### SUPPLIED TEXT
Decyphered: Simplified house rules for Numenera & The Strange

Featured image artwork is by Bear Weiter and is TM and © 2019 Monte Cook Games, LLC.

Monte Cook Games updated their fan use license to specifically prohibit use of their materials in Google Docs, so I’m reproducing my streamlined take on the Cypher System as a blog post. See the summary at the original post, Decyphering Numenera & The Strange.

Conversion Notes

This page presents some not-at-all-playtested rules for running Cypher System games (like Numenera and The Strange) with material from existing adventures and supplements. My hope is that it works like The Black Hack does for Dungeons & Dragons—it uses some of the same terms in slightly different ways, so you can use old modules, but it changes or eliminates some rules entirely, so it should feel more streamlined in play.

Unchanged concepts and rules from Numenera include:

  • Descriptor, type, and focus are chosen to define characters
  • Roll 1d20 on or over a target number to succeed
  • Effort improve rolls or damage, and points activate abilities
  • Running out of points steps you down a damage track
  • Edge can reduce point costs once per roll
  • Weapons & armor come in 3 sizes with fixed stats
  • Initiative is a Speed action vs. enemies

New and changed rules will be the focus of this document, including:

  • Roll vs. level+10 on d20 to test for success (instead of level×3)
  • Add to rolls (rather than reducing steps) when applying a bonus
  • Steps (“adjust difficulty by 1 step”) now refer to ±1 to rolls
  • Skills grant +1 for training, +2 for expertise (rather than ±steps)
  • Assets replaced with “advantage” (take best of 2d20)
  • Cover and other situational penalties impose “disadvantage”

### CHECK YOUR UNDERSTANDING
A - In the Cypher System house rules, what does rolling with "advantage" involve?
B - Carry on the Cypher System house rules from the point where they stop.

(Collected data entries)

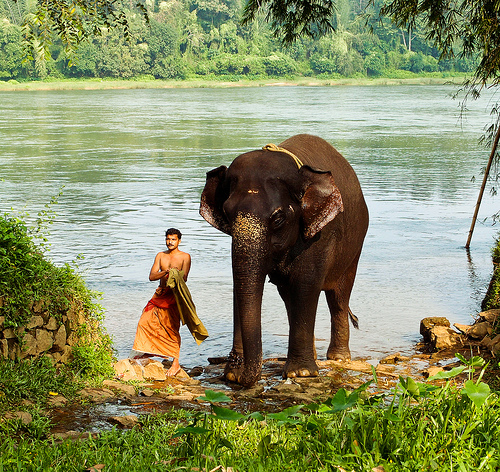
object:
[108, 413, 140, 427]
rocks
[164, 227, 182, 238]
hair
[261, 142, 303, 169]
rope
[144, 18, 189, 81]
bushes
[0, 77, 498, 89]
shore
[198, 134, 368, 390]
elephant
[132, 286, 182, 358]
cloth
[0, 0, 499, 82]
forest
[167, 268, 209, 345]
cloth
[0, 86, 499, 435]
river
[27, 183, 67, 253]
plants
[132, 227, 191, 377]
man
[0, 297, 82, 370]
rock wall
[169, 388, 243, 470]
grass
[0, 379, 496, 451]
water's edge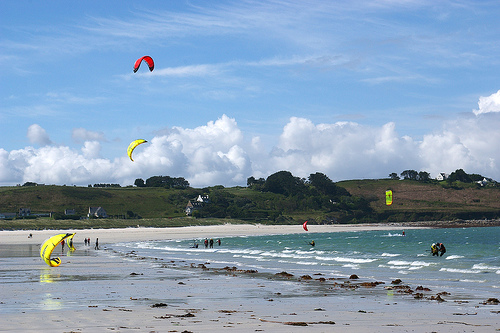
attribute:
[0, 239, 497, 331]
sand — wet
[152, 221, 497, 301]
ocean — blue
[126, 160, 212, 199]
trees — leafy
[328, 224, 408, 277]
wave — small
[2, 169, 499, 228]
hill — grassy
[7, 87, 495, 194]
clouds — white, puffy, low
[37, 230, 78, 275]
parasail — yellow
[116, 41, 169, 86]
kite — yellow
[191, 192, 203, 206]
house — distant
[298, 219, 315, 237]
kite — red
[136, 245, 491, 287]
waves — white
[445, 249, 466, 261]
cap — white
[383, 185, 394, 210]
sail — yellow 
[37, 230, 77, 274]
sail — yellow 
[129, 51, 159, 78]
sail — yellow 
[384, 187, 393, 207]
glider — yellow and green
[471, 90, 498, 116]
cloud — white 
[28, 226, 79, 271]
glider — yellow, blue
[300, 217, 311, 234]
sail — red 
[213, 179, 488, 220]
hill — covered , grassy 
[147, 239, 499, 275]
waves — white, crashed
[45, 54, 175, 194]
black glider — red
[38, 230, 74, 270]
parasail — yellow 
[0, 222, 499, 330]
beach — sandy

### ANSWERS BY ITEM
A - Rolling with advantage means taking the best of 2d20.

B -
  • Effort is +1 to a roll per point bid, no max, and kept if roll fails
  • Edges can be directly added to a roll if not used for an ability
  • Armor Might adjustment and Speed cost rules are ignored
  • Light weapon attack bonus rules are ignored
  • Hits always do something even if damage is reduced to 0
  • Damage track effects are simplified
  • Maneuver rules are greatly simplified
  • 17-19 special dice results are ignored here, but can still be used
  • Intrusions are suggestions for “suboptimal” roleplaying
  • Advancement costs adjusted to account for no max effort
  • Optional rules include “partial successes” and damage rolls

The Basics of Facing Challenges

When you face a challenge, the GM sets a target number from 1-10 to roll against (or uses an enemy’s level). If you can’t fail because your bonus +1 is at least as high as the target number, you don’t roll—you just succeed. Only players roll—in combat, players roll to attack on their own turn, and defend on enemies’ turns, with the target number as the enemy level, unless the GM states otherwise. So, in summary…

  1. Player says what they want to do
  2. GM says what the roll requires:
    • Which edge & pool to use—Might, Speed, or Intellect
    • Target number from 11-20, or enemy level + 10
  3. Player rolls 1d20, possibly applying any of the following:
    • Skill (+1 if trained, +2 if expert)
    • Special ability (which may have a cost in points)
    • Edge (either add to roll or subtract from an ability cost)
    • Effort (bid for +1 per point to d20 roll or damage)
    • Advantage or disadvantage (take best/worst of 2d20)
  4. Result succeeds if roll + modifierstarget number
    • Natural 1 is a failure plus added complication
    • Natural 20 is a success plus added benefit
    • Reroll by spending 1 XP, optionally, once per roll

Character Creation

Choose a descriptor, type, and focus from the core rules. When you choose special abilities (fighting moves, esoteries, and tricks of the trade), unless the GM specifically says they want to use the fiddly armor rules, just ignore any abilities related to the cost of wearing armor.

Special Abilities

When you want to use a special ability—a fighting move, esotery, or trick of the trade—it has a point cost as listed in the Numenera core rules. If you have an edge that would reduce that point cost, subtract the edge from the cost (which might even make the ability free). If your edge is higher than cost, you don’t get to use the excess edge for anything else.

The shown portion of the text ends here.